Raphaël est atteint du syndrome d'asperger, une combinaison d'une précocité intellectuelle et d'un petit déficit de communication
Raphaël est atteint du syndrome d'asperger, une combinaison d'une précocité intellectuelle et d'un petit déficit de communication
PAPEETE, le 29/05/2016 - En Polynésie, on estime à plus de 10 000 personnes le nombre de personnes qui pourraient être concernées par le syndrome asperger. Une combinaison d'une précocité intellectuelle et d'un petit déficit de communication, ce qui complique les relations avec les autres. Nous avons rencontré Raphaël, un jeune de 23 ans, qui est concerné par ce syndrome.

C'est dans un cadre plutôt calme et retiré que nous avons rencontré vendredi dernier, Raphaël, 23 ans. Il est atteint du syndrome d'asperger, encore peu connu sur le fenua.

"L'asperger c'est la combinaison d'une précocité intellectuelle et d'un petit déficit de communication, qui fait que la personne a du mal à lire les expressions du visage des autres. Pour des gens qui sont très touchés, des autistes profonds, ils ne savent jamais si la personne qui est en face d'eux, est contente ou en colère.

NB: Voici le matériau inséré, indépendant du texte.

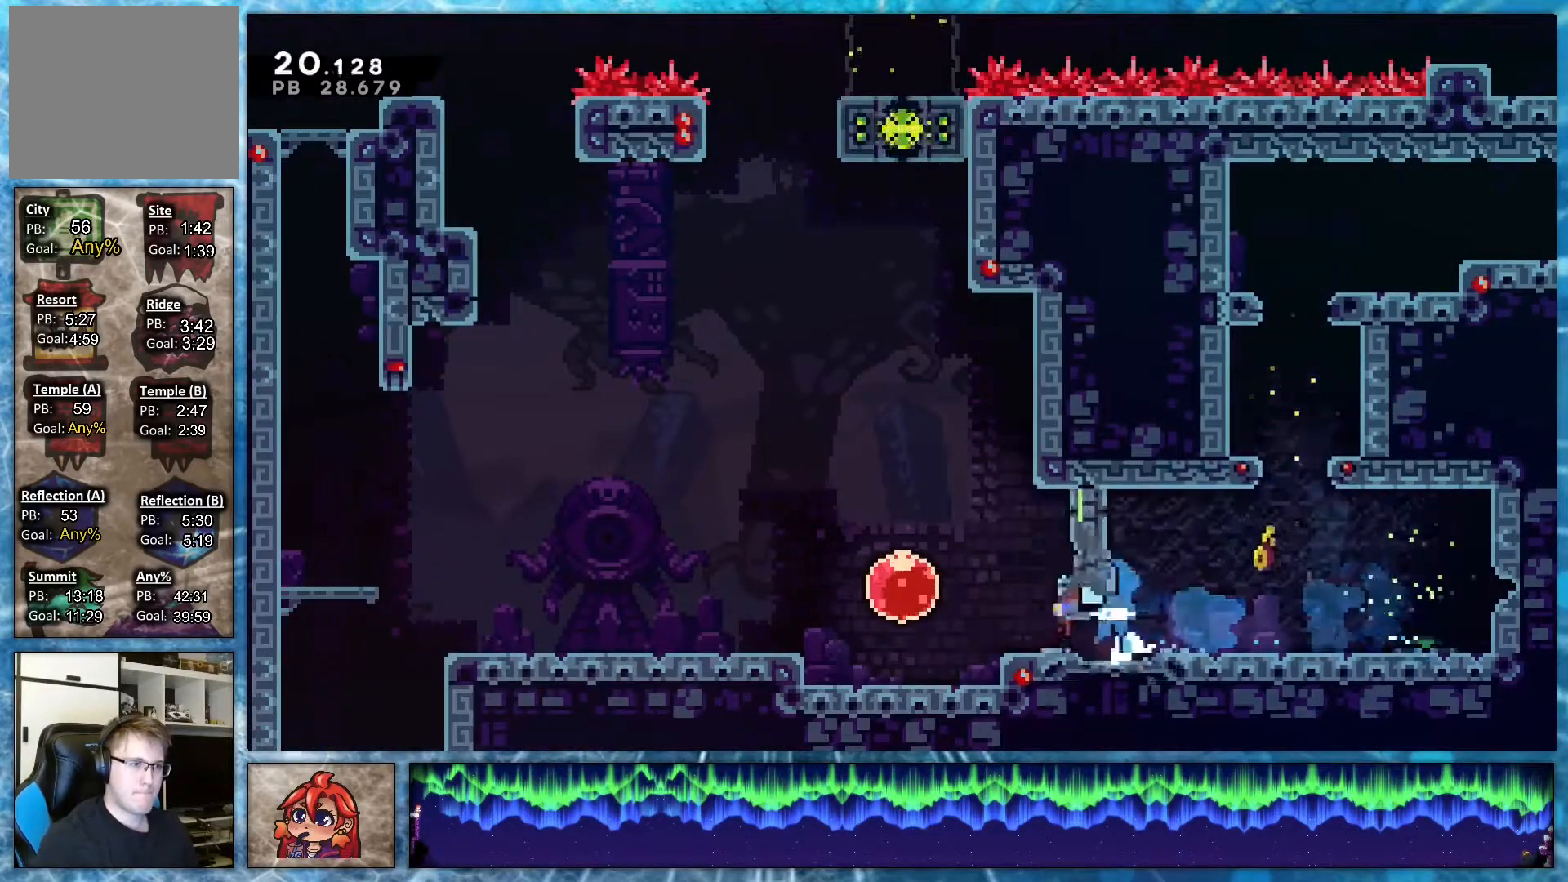
{"buttons": ["DPAD_DOWN", "DPAD_LEFT"], "events": [[83, "R2", "down"], [233, "R2", "up"], [317, "DPAD_DOWN", "down"], [367, "R2", "down"], [500, "R2", "up"]]}
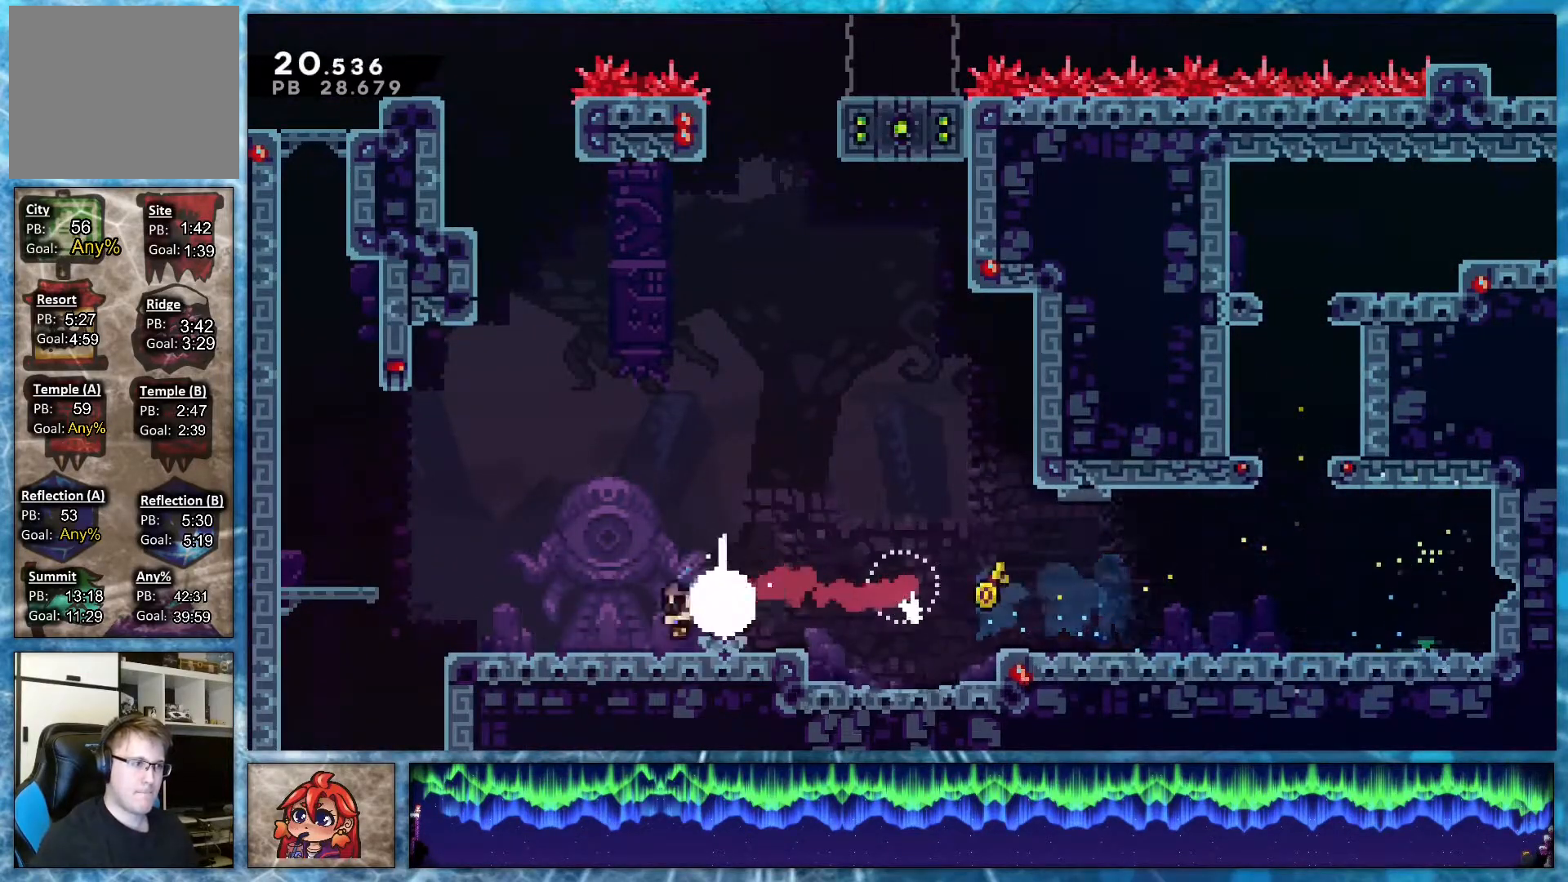
{"buttons": ["DPAD_DOWN"], "events": [[83, "R1", "down"], [150, "R2", "down"], [267, "R1", "up"], [317, "R2", "up"], [400, "DPAD_LEFT", "up"]]}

Du coup, ils évitent de communiquer avec les autres et ils s'isolent un peu", nous explique Pierre Henri Senesi, président de l'association fenua pour les enfants intellectuellement précoces (AFEIP-PF)

Rester dans son coin et se réfugier dans des bouquins était le passe-temps favori de Raphaël durant sa scolarité. "Durant plusieurs années, je constatais que j'étais différent et que j'avais des activités différentes et j'étais en mal-être. Tu te demandes ce que tu as. Ce n'est pas comme si tu allais voir un médecin qui te dit que tu as la grippe et puis c'est tout. Là, c'est quelque chose que personne ne voit. On me sentant différent, cela me faisait mal. J'essayais d'être normal, mais ce n'était pas moi", nous confie-t-il.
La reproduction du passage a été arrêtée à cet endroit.